Auguste Scheurer-Kestner was born in Mulhouse in 1833 and died in Bagnères-de- Luchon in the Pyrenees in 1899.
He was born into a leading protestant republican family of industrialists and initially worked in Paris in Adolphe Wurtz's chemistry laboratory, before starting work for his father’s printing and dyeing plant in Thann, Alsace in 1842.
He married a local girl, Céline Kestner in 1856, and then worked at his father-in-law’s chemical plant. In 1862, he was sentenced to four months imprisonment at Sainte-Pélagie for republican propaganda.
When the German armies invaded Alsace in 1870, he offered his services to the National Defence Government, and was put in charge of the Sète munitions plant.

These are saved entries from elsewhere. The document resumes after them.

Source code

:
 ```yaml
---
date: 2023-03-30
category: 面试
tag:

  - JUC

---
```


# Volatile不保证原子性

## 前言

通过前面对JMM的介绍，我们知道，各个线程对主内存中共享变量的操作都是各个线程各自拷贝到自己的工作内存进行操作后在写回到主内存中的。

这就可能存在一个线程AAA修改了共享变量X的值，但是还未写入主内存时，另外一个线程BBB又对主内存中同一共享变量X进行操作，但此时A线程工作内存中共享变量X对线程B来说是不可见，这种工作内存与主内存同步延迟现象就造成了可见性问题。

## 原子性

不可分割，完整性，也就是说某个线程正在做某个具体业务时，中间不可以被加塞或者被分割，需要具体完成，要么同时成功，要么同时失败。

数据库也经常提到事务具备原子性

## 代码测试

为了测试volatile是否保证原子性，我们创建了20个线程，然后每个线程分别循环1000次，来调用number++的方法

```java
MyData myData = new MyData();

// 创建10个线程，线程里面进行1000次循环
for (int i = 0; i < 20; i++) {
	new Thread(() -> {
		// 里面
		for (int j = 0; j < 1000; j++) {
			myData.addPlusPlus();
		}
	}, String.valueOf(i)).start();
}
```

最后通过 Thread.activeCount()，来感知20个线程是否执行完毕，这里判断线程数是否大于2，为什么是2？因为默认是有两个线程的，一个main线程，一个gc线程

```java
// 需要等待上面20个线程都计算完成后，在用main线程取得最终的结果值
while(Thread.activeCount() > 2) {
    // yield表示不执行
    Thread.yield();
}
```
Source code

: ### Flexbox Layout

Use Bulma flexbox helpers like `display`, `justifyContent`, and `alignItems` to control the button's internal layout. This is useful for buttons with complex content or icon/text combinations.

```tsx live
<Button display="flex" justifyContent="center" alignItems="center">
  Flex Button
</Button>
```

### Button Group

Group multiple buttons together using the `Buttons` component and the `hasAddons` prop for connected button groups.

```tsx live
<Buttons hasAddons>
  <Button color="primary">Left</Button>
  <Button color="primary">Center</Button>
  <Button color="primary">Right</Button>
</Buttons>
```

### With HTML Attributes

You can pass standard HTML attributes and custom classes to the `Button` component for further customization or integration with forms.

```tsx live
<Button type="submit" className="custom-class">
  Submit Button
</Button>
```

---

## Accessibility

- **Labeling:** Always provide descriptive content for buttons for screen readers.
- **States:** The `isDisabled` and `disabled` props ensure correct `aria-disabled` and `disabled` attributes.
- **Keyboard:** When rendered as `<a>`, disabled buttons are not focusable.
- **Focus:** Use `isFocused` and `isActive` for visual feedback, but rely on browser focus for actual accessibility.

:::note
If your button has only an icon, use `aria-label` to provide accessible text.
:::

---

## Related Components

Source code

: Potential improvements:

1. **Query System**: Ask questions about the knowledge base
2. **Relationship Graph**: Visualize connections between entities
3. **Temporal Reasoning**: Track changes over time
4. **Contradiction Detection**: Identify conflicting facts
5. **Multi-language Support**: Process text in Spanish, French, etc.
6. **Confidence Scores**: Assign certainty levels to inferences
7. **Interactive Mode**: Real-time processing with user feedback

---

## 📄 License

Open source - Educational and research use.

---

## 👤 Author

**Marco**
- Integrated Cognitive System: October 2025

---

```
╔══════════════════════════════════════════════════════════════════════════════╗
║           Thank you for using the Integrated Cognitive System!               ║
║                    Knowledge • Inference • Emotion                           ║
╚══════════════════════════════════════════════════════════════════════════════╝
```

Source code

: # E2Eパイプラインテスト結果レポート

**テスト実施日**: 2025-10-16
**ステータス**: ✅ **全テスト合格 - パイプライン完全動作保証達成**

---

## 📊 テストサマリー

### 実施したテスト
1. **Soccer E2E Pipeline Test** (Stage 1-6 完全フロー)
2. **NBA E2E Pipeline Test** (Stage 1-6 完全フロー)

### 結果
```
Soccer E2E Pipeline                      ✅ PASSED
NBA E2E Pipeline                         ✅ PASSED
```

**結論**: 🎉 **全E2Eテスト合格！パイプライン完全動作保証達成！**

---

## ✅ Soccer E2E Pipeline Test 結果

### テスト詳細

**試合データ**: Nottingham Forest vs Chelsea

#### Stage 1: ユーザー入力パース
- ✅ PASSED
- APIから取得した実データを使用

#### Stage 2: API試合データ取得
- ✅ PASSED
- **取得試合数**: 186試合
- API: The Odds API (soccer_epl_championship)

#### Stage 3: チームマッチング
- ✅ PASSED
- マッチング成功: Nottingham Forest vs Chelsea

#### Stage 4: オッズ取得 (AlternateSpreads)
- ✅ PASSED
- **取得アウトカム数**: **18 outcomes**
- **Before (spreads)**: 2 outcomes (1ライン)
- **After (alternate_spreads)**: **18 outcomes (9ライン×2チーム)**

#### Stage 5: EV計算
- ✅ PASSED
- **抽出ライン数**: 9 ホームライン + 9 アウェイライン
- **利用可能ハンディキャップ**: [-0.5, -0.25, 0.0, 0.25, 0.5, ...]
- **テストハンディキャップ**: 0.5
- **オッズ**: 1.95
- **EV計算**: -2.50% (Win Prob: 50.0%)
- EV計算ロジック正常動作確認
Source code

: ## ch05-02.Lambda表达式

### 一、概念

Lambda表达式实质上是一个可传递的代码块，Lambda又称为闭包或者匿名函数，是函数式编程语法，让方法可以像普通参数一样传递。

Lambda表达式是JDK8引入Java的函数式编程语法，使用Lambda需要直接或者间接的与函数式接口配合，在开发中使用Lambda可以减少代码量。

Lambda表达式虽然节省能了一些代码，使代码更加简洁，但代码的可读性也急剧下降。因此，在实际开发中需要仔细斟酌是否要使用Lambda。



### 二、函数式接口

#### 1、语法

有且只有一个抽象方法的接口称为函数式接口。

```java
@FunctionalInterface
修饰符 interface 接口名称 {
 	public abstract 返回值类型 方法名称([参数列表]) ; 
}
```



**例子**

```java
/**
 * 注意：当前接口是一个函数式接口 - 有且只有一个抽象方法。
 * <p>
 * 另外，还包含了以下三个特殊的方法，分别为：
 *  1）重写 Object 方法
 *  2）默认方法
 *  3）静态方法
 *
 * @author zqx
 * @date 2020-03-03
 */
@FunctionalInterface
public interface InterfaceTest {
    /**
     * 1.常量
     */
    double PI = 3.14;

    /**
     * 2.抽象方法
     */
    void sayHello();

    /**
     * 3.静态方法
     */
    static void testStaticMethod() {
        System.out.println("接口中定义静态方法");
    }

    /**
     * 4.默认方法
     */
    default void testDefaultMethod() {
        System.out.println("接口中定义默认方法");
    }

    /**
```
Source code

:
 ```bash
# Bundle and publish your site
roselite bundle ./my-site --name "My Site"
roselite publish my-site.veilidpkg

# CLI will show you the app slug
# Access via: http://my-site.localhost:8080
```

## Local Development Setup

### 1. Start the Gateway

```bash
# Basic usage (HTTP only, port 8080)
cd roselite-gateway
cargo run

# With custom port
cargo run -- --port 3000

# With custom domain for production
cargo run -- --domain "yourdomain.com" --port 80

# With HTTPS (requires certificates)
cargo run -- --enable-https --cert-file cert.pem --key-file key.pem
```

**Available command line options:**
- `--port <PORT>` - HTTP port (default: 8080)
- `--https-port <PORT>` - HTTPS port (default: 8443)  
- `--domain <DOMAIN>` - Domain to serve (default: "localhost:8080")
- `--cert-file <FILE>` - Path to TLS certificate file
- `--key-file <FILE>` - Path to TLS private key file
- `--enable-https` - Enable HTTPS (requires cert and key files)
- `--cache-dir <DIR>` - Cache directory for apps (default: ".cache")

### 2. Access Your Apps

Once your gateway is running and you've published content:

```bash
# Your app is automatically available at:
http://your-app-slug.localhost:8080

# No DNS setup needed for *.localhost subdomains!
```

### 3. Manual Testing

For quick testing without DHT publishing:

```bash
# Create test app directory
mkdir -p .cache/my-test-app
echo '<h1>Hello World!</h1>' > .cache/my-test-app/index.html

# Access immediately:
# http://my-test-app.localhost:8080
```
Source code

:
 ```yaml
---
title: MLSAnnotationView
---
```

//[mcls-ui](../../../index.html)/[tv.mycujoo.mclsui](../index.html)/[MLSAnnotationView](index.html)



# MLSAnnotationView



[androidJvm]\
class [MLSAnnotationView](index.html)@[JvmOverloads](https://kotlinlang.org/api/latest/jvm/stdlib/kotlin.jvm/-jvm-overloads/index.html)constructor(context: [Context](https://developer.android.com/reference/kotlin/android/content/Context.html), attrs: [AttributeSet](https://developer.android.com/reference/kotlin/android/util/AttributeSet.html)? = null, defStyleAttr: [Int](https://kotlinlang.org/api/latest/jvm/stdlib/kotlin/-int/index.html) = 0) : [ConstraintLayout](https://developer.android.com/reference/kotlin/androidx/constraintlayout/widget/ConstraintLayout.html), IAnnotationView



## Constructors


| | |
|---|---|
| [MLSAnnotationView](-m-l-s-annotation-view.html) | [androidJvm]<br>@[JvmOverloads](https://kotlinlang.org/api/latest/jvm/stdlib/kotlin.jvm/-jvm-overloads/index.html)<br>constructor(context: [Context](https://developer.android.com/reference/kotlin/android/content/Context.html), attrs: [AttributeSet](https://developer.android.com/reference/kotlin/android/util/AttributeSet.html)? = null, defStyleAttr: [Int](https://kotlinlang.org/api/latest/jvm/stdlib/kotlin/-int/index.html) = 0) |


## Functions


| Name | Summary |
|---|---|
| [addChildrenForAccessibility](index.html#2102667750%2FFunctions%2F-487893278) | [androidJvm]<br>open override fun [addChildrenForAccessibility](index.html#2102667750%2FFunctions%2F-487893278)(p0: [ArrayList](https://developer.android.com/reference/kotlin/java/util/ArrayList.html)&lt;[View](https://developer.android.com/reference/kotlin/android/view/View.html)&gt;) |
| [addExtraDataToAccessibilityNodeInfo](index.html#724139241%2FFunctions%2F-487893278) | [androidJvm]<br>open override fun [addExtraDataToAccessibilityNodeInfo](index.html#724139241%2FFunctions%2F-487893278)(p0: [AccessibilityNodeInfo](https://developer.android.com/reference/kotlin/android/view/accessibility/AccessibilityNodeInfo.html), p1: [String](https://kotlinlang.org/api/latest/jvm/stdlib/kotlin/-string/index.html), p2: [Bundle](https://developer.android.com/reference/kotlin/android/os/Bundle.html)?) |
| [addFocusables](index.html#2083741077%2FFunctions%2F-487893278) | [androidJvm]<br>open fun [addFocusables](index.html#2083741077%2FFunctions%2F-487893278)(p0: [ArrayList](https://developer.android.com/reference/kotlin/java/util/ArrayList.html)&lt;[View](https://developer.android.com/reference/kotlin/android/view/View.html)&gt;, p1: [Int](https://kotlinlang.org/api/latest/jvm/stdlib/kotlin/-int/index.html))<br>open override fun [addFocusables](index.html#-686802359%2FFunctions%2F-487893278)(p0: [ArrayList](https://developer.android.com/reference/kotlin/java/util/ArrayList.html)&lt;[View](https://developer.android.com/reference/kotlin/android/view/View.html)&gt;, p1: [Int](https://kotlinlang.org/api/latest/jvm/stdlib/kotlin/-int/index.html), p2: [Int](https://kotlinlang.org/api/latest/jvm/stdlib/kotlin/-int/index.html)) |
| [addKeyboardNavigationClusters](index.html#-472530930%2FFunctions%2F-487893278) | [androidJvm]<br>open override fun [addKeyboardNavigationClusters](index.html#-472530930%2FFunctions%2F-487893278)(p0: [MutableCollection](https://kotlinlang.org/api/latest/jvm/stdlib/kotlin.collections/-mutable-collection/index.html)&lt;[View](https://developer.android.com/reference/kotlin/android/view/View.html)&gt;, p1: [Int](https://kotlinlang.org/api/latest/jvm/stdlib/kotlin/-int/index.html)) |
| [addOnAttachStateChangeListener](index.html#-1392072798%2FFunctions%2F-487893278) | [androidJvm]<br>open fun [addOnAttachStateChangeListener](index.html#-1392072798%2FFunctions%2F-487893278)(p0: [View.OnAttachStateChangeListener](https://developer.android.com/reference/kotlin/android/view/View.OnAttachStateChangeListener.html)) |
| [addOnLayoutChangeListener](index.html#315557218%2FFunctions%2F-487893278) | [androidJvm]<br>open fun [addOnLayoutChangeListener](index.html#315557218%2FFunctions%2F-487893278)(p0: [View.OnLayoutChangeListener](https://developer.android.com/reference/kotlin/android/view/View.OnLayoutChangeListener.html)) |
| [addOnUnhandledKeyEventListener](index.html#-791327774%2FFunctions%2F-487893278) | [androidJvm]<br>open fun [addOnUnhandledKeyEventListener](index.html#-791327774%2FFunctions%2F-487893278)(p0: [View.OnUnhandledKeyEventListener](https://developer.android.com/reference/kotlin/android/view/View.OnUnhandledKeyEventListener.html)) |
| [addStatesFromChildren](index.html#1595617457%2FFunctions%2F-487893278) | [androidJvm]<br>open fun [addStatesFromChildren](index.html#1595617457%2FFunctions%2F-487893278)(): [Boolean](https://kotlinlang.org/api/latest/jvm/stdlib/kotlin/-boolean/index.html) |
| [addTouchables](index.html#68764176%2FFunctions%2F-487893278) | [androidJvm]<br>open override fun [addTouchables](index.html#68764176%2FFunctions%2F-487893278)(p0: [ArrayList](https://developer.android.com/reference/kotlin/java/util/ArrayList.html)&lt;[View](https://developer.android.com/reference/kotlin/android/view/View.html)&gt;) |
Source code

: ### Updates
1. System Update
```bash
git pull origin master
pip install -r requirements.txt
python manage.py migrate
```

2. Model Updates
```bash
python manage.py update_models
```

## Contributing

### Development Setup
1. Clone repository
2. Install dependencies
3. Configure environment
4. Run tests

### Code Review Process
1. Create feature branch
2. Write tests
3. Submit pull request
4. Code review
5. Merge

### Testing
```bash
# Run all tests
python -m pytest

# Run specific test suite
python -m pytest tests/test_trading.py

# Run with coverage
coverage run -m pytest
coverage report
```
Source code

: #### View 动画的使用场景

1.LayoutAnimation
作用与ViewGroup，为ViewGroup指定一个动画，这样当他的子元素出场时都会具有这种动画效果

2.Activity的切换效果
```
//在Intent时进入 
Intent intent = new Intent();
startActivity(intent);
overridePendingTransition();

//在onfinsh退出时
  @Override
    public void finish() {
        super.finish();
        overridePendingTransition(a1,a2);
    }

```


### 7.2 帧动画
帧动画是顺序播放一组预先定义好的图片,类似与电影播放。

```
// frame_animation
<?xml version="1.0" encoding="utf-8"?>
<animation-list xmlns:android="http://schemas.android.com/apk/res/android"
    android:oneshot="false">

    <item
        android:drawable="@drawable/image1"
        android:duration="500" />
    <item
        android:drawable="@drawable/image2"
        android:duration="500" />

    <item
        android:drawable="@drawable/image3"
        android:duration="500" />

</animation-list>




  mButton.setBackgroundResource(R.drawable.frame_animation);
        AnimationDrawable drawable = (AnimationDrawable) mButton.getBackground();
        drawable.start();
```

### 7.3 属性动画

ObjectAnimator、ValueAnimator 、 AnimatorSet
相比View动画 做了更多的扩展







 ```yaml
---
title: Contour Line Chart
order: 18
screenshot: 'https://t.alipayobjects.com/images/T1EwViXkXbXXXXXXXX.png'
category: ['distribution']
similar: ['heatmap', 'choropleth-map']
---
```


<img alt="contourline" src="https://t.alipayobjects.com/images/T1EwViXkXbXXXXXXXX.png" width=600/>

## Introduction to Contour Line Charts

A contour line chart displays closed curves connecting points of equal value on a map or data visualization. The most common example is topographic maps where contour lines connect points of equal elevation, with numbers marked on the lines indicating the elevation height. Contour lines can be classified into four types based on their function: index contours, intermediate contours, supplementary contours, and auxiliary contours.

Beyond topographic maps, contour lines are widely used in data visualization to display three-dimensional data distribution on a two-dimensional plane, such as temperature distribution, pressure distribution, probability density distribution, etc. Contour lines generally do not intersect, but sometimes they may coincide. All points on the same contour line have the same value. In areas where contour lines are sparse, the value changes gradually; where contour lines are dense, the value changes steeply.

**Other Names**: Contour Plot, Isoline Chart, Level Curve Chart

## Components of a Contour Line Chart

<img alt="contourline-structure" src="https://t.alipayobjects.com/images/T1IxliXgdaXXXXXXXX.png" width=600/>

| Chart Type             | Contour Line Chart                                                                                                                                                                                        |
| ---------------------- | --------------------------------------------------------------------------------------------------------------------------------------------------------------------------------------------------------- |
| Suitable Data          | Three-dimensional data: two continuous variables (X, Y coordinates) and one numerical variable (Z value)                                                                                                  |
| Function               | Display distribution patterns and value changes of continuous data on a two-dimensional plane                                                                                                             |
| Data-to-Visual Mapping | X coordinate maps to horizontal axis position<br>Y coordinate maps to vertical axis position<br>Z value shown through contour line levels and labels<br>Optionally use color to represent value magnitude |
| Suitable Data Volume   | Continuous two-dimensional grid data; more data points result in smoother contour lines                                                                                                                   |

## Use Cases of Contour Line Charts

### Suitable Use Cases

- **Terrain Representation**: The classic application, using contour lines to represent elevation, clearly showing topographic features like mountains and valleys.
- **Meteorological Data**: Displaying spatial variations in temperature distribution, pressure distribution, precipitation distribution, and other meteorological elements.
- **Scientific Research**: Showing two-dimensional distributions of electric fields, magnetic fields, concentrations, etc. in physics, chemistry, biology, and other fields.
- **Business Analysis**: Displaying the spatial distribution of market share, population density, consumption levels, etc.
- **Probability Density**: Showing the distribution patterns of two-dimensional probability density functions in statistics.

On 8th February 1871, he was elected to the National Assembly as the representative of the Haut-Rhin département, then on the 2nd of July as a member of parliament for Seyne, in honour of annexed Alsace-Lorraine.
He became a life senator in September 1875 and Chairman of the House four years later. When his friend Léon Gambetta became Chairman of the House, he made Scheurer-Kestner political editor of La République française.
He took over management of the Kestner plant in 1883, when it became a public limited company. Until his death, his time was shared between political and professional activities.
The month after he became Vice-Chairman of the Senate (January 1895), he arranged a meeting with Mathieu Dreyfus and started to take an interest in the Dreyfus affair. When, in July 1897, Louis Leblois, Colonel Picquart's lawyer, told him what he knew, Scheurer-Kestner did not hesitate to announce his resolution to campaign for Dreyfus's rehabilitation.
However, he failed to convince his fellow members in the Senate in a vote on 7th December, and when he ran for Vice-Chairman again on 13 January 1898, he only received 80 votes out of a possible 229.
By then, he was suffering from throat cancer and soon had to step back from the breach.